Indians have no difficulty in sounding like Americans or Britishers (very clipped) or Europeans if they settle abroad; but Sonia still sounds as if she is a chance visitor from Italy. If Mamata Banerjee does not win in Bengal, she will not wait very long to point every finger she has (as well as her toes) at Sonia. In Tamil Nadu of course Sonia has converted the Congress into a reluctant tail of Jayalalitha (the reluctance is on the part of Jayalalitha, not the tail). A government falls midterm in Delhi if two conditions are met.
The credibility of the ruling party or coalition has to collapse, of course, but that is not sufficient. The opposition also has to be certain that it can either form an alternative government or win an election. No political party today believes that it can gain from a collapse of government. The BJP knows that it will suffer if it goes to the voter now.
But the Congress also knows that it has not gained enough goodwill to win more seats in the Lok Sabha (lower house): it will win by default in Gujarat but lose or barely survive everywhere else. Sonia has campaigned for the Congress in two general elections: she got a little over 140 seats the first time and 112 the second time. If a general election were held now she would not cross three figures. She has therefore no interest in destabilizing the government.

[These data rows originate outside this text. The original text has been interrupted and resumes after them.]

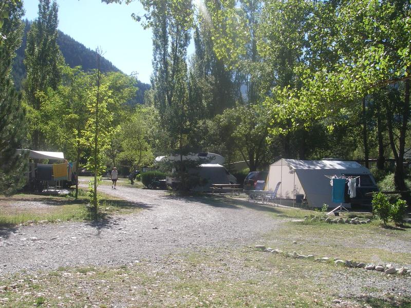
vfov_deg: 37.7
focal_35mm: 38
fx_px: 451
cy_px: 154
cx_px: 206
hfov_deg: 49.0
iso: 100
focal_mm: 6.3
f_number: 6.6
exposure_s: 1/250
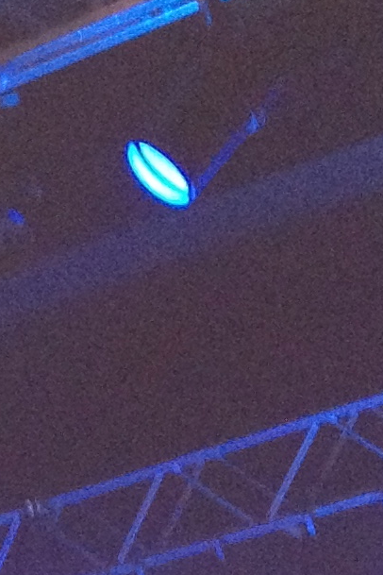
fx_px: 3112
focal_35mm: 195
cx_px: -331
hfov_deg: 6.9
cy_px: 1294
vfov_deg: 9.6
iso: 400
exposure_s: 1/16
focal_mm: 4.28
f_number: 2.4
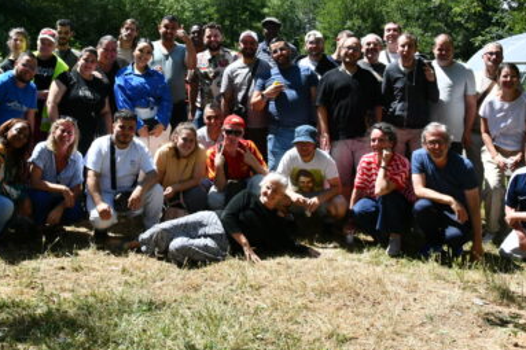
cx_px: 179
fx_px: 686
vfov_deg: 28.3
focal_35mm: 47
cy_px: 96
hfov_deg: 41.4
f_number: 14
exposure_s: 1/800
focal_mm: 20
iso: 1000
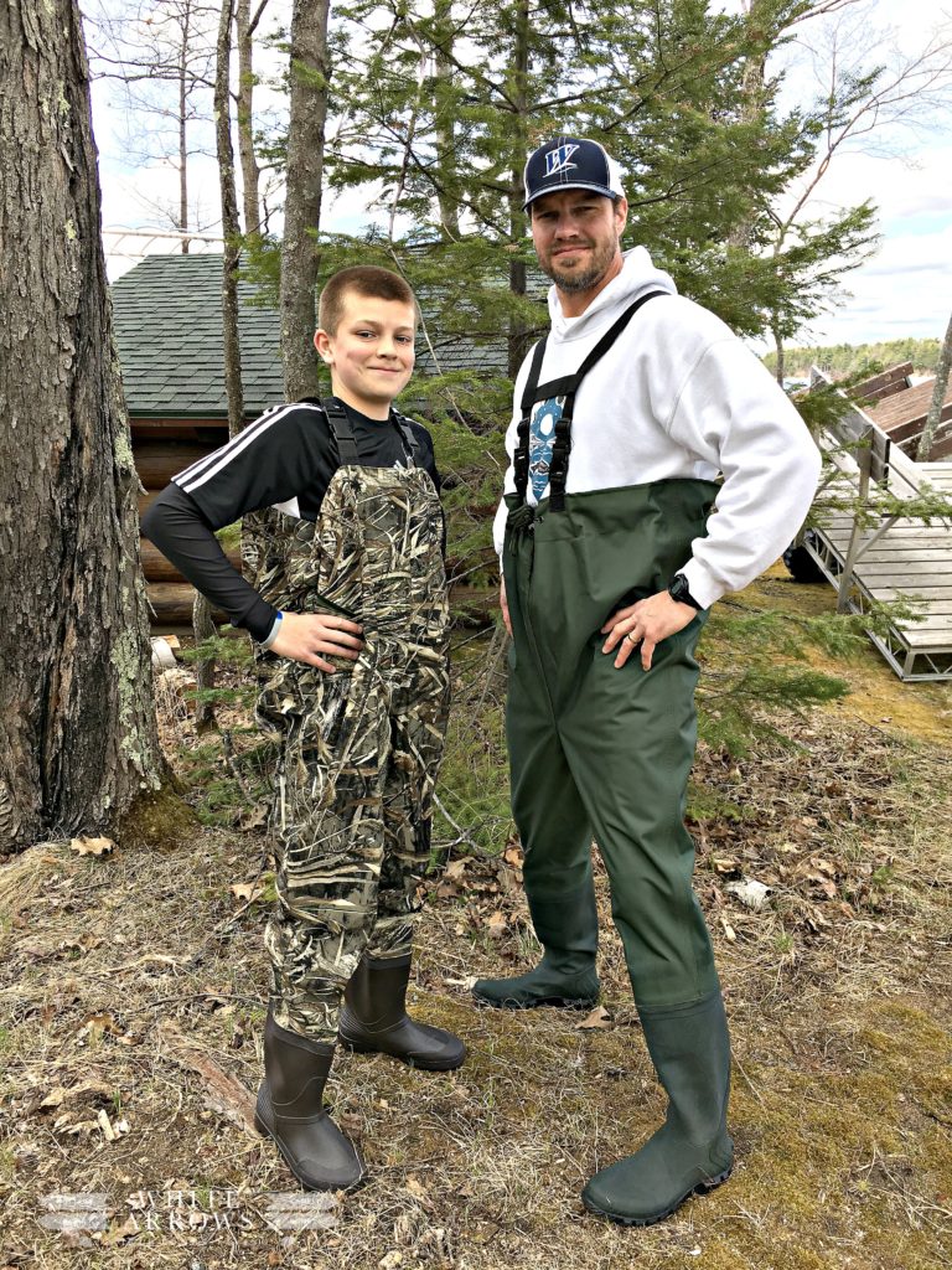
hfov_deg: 48.2
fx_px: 1063
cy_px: 635
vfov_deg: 61.7
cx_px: 476
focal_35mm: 29
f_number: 2.2
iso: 25
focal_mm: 4.15
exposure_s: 1/442
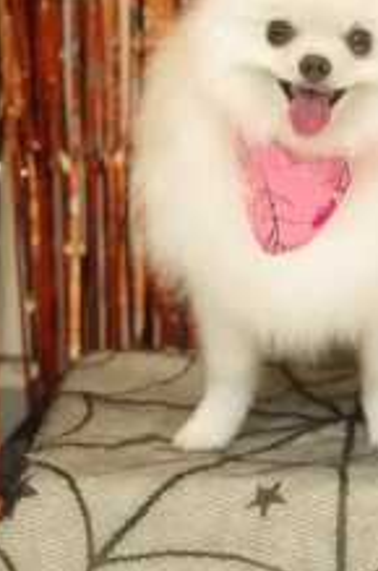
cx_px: 326
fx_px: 2374
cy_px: 57
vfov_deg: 13.6
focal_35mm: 150
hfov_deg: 9.1
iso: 2500
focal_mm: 55
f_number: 3.5
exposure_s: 1/160
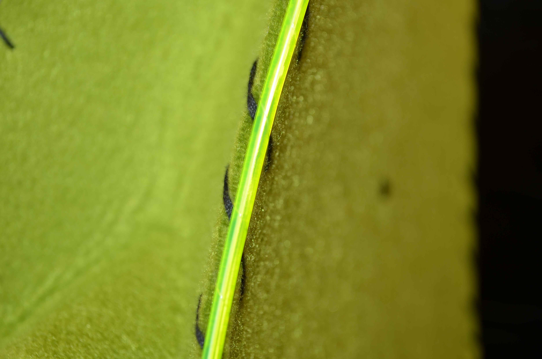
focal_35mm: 54
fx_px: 811
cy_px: 180
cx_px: 271
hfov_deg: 36.9
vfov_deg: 25.0
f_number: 5
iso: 100
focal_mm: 36
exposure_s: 1/8
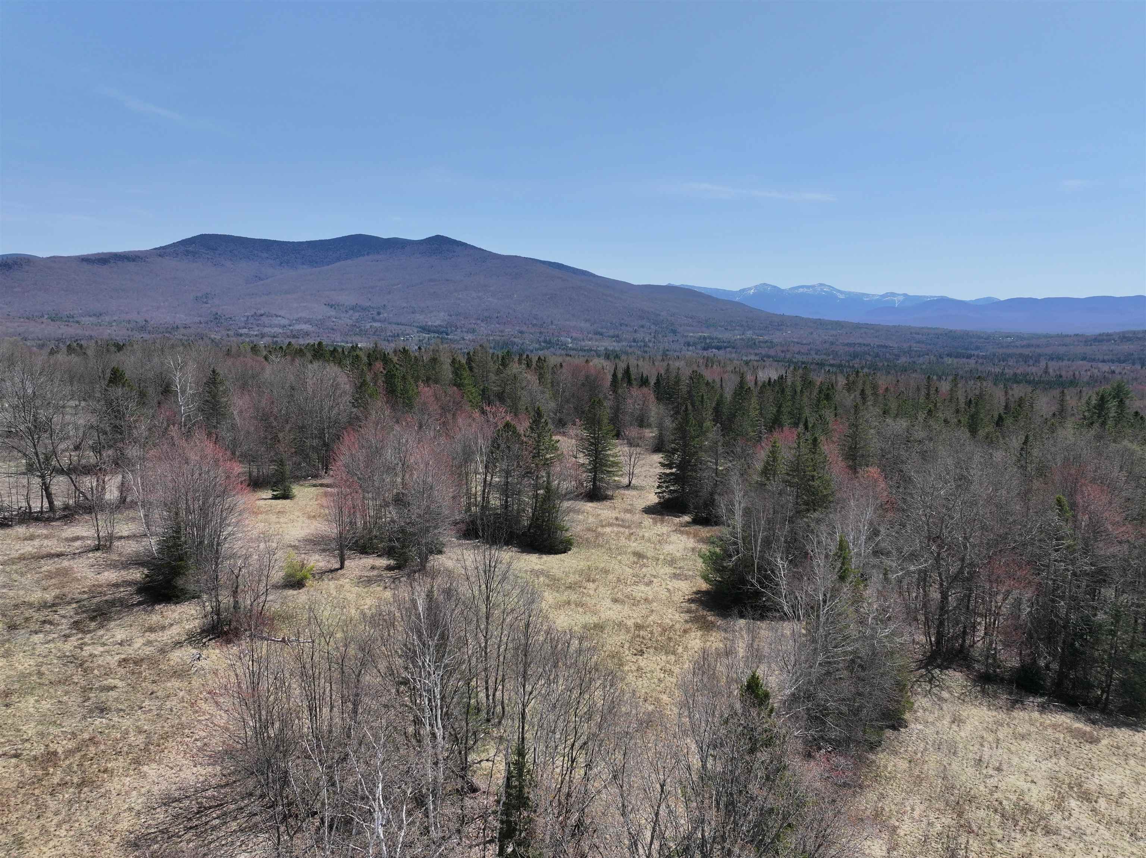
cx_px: 573
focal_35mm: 24
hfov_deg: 71.6
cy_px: 429
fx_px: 794
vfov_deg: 56.8
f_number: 2.8
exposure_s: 1/3200
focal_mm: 12.29
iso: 190
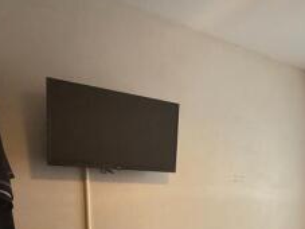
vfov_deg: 36.4
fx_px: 317
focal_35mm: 36
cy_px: 219
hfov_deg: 49.3
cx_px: 229
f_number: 2.2
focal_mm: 2.22
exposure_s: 1/99
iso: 125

A general election now would turn the Lok Sabha into a multiparty mess. This is the inevitable consequence of what might be called India’s first hamam election: an election in which the voter is convinced that all parties are equally exposed, equally corrupt, equally unreliable. If there is Tehelka in the BJP there is the constant image of Bofors around Sonia, spiced by regular stories of this ticket or that being sold, as in Assam.
If the voter in Tamil Nadu turns away from Karunanidhi, who does he find? Jayalalitha, with an unsavory track record. And so it goes. When you touch nadir you reach an interesting syndrome. Someone will lose. But no one will win. That is what a hamam election is all about.